现在，LLMs无处不在，尤其是ChatGPT。有很多应用是建立在它的基础上的，如果你还没有尝试过，你应该试一试。

0_fJ9bDkUv2rDzGR9H

在ChatGPT的基础上构建应用程序可能需要你进行多个并行调用。不幸的是，你并不是唯一一个。由于有太多的应用程序每天执行数百万次请求（顺便说一句，他们的工程团队真了不起），API经常会返回一个“请求过多”的错误。所以我们需要一个好的方法来处理这种错误，同时进行多个并行调用。

在这个小Python教程中，我们将涵盖这两个重要的主题，以有效地对ChatGPT API进行调用：

并行执行多个调用
重试调用以防失败

1. 并行执行多个调用

执行调用的最简单方法是同步执行，即发送请求并等待响应到达以继续程序。我们可以简单地这样做：

import requests



headers = {

    "Content-Type": "application/json",

    "Authorization": f"Bearer {OPENAI_API_KEY}"

}



response_json = requests.post("https://api.openai.com/v1/chat/completions", headers=headers, json={

    "model": "gpt-3.5-turbo",

    "messages": [{"role": "user", "content": "ping"}],

    "temperature": 0

}).json()



print(response_json["choices"][0]["message"]["content"])

Pong!

如果我们在一个简单的系统中工作，这是可以的，但是，如果我们想要并行地对一个API或其他资源（如数据库）进行多个调用，我们可以异步地进行，以获得更快的响应。

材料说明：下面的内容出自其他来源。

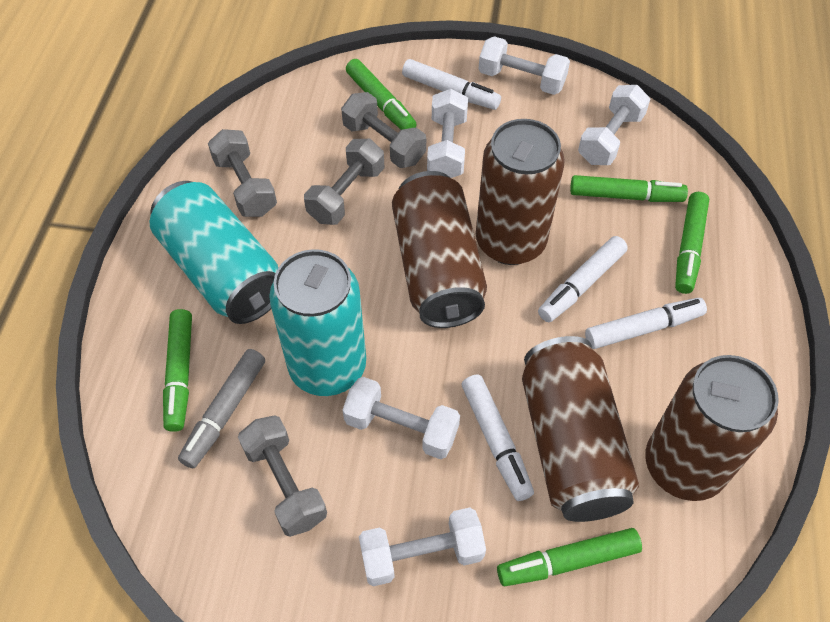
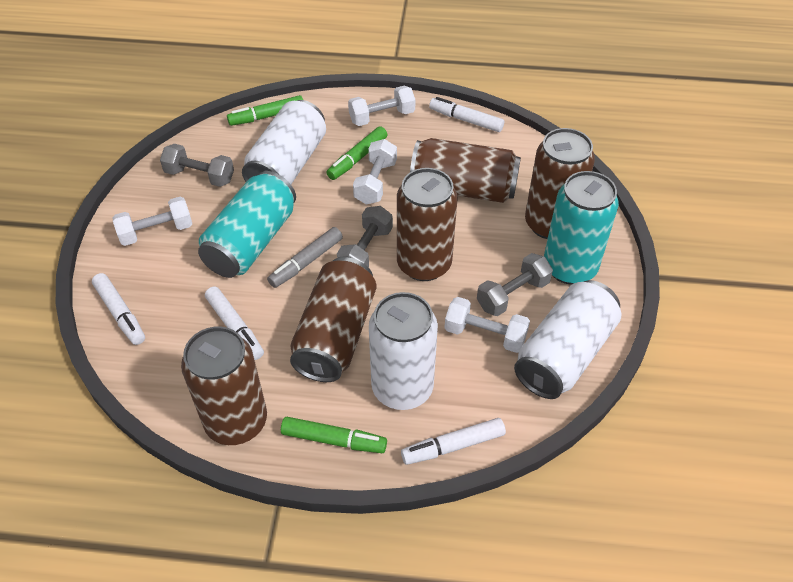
brown can: 4 -> 5
green marker: 5 -> 3
grey dumbbell: 4 -> 3
white can: 0 -> 3
white dumbbell: 5 -> 4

异步执行任务将触发每个动作，并等待它们并行地完成，这将减少等待时间。

做到这一点的一个基本方法是创建不同的线程来处理每个请求，但是，使用异步调用有一个更好的方法。

使用异步调用通常更有效率，因为你可以指定你的应用程序应该等待的确切位置，而在传统的线程中，系统会自动让线程等待，这可能是次优的。

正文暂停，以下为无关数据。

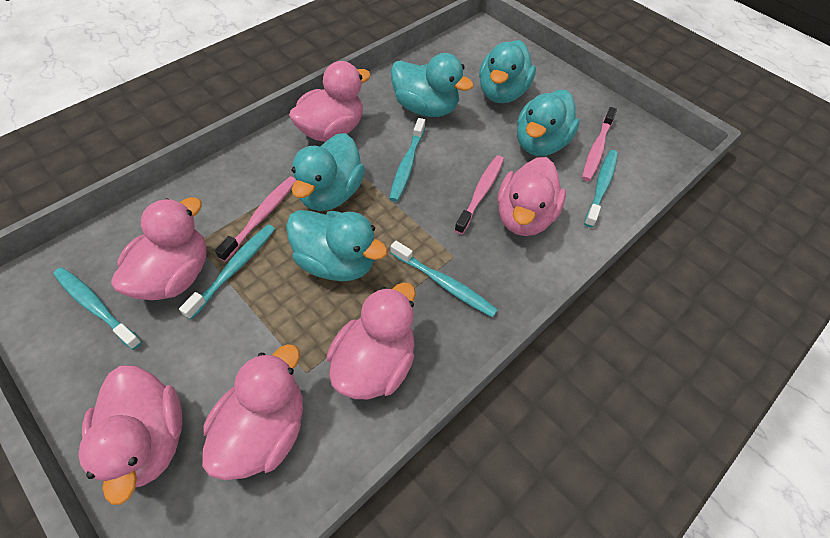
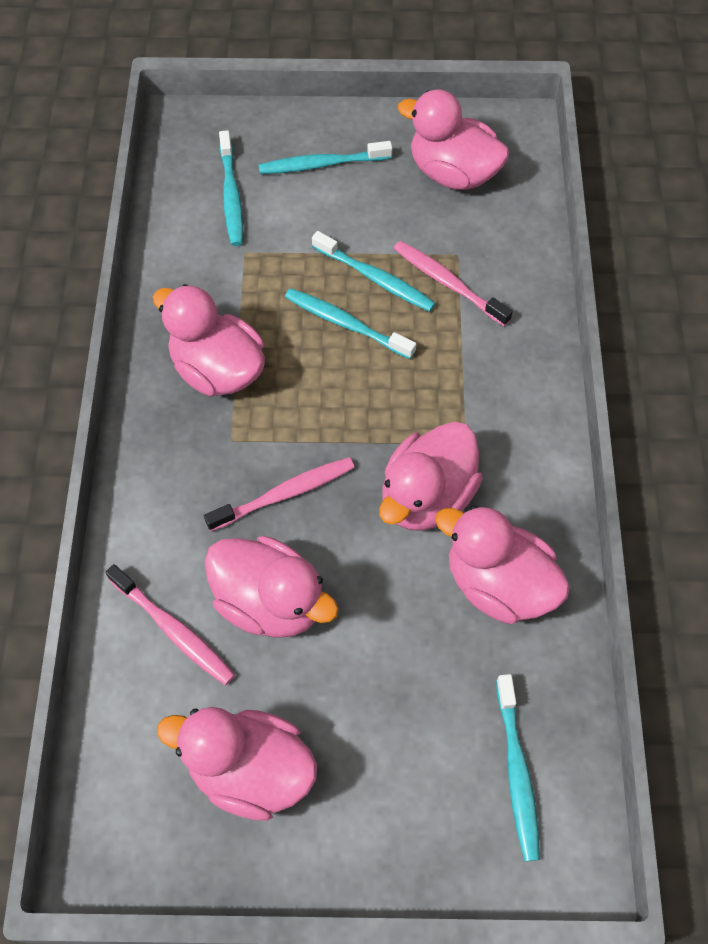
turquoise duck: 5 -> 0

下面我们展示了一个例子，显示了使用同步和异步调用之间的区别。

# Sync call



import time



def delay_print(msg):

    print(msg, end=" ")

    time.sleep(1)



def sync_print():

    for i in range(10):

        delay_print(i)



start_time = time.time()

sync_print()

print("\n", time.time() - start_time, "seconds.")

0 1 2 3 4 5 6 7 8 9 

 10.019574642181396 seconds.

#Async Call



import asyncio



async def delay_print_async(msg):

    print(msg, end=" ")

    await asyncio.sleep(1)



async def async_print():

    asyncio.gather(*[delay_print_async(i) for i in range(10)])



start_time = time.time()

await async_print()

print("\n", time.time() - start_time, "seconds.")

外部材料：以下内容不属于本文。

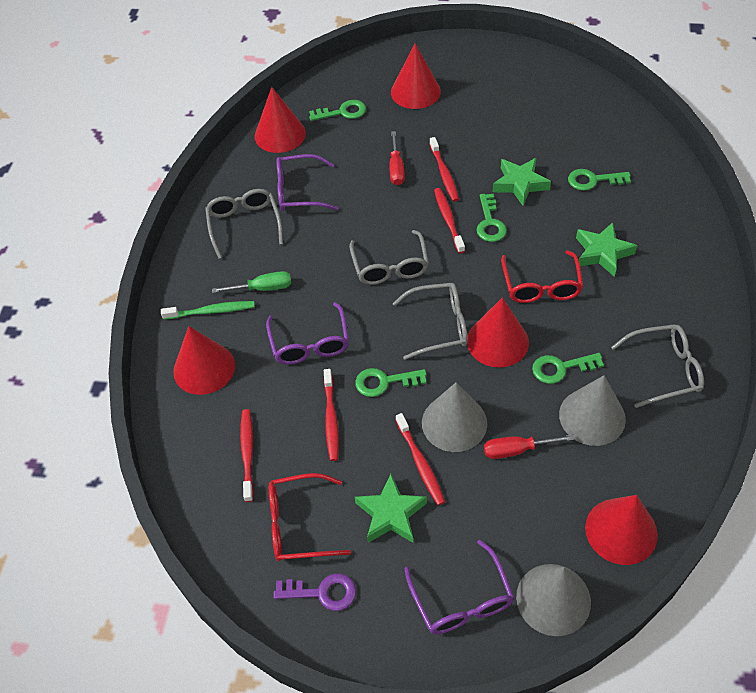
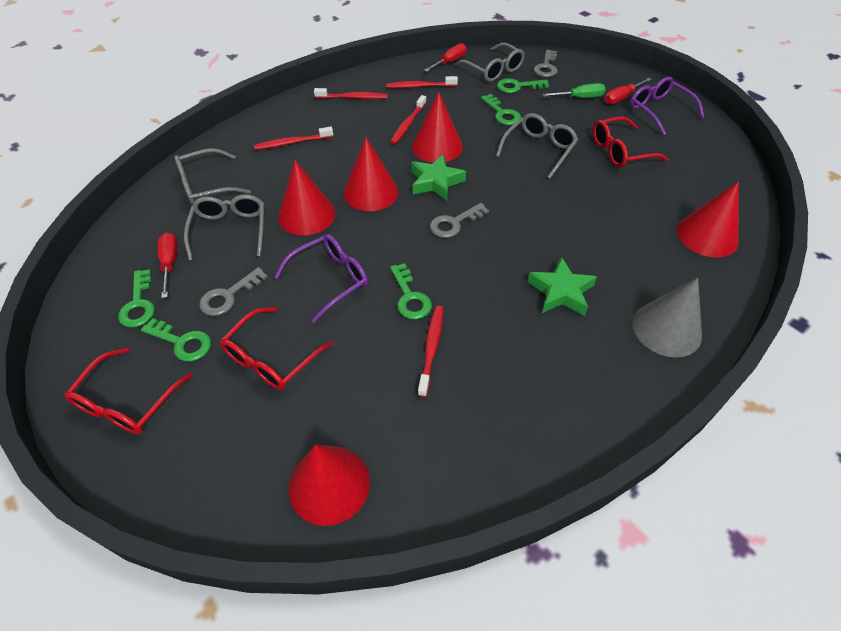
green star: 3 -> 2
green toothbrush: 1 -> 0
grey cone: 3 -> 1
grey key: 0 -> 3
purple glasses: 3 -> 2
purple key: 1 -> 0
red glasses: 2 -> 3
red screwdriver: 2 -> 3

0.0002448558807373047 seconds.

0 1 2 3 4 5 6 7 8 9

asyncio.gather方法将触发所有传递给它的异步调用，并在它们准备好后返回它们的结果。

不幸的是，使用requests库进行异步调用是不可能的。要做到这一点，你可以使用aiohttp库。下面有一个如何使用aiohttp进行异步调用的例子。

import aiohttp



async def get_completion(content):

    async with aiohttp.ClientSession() as session:

        async with session.post("https://api.openai.com/v1/chat/completions", headers=headers, json={

            "model": "gpt-3.5-turbo",

            "messages": [{"role": "user", "content": content}],

            "temperature": 0

        }) as resp:



            response_json = await resp.json()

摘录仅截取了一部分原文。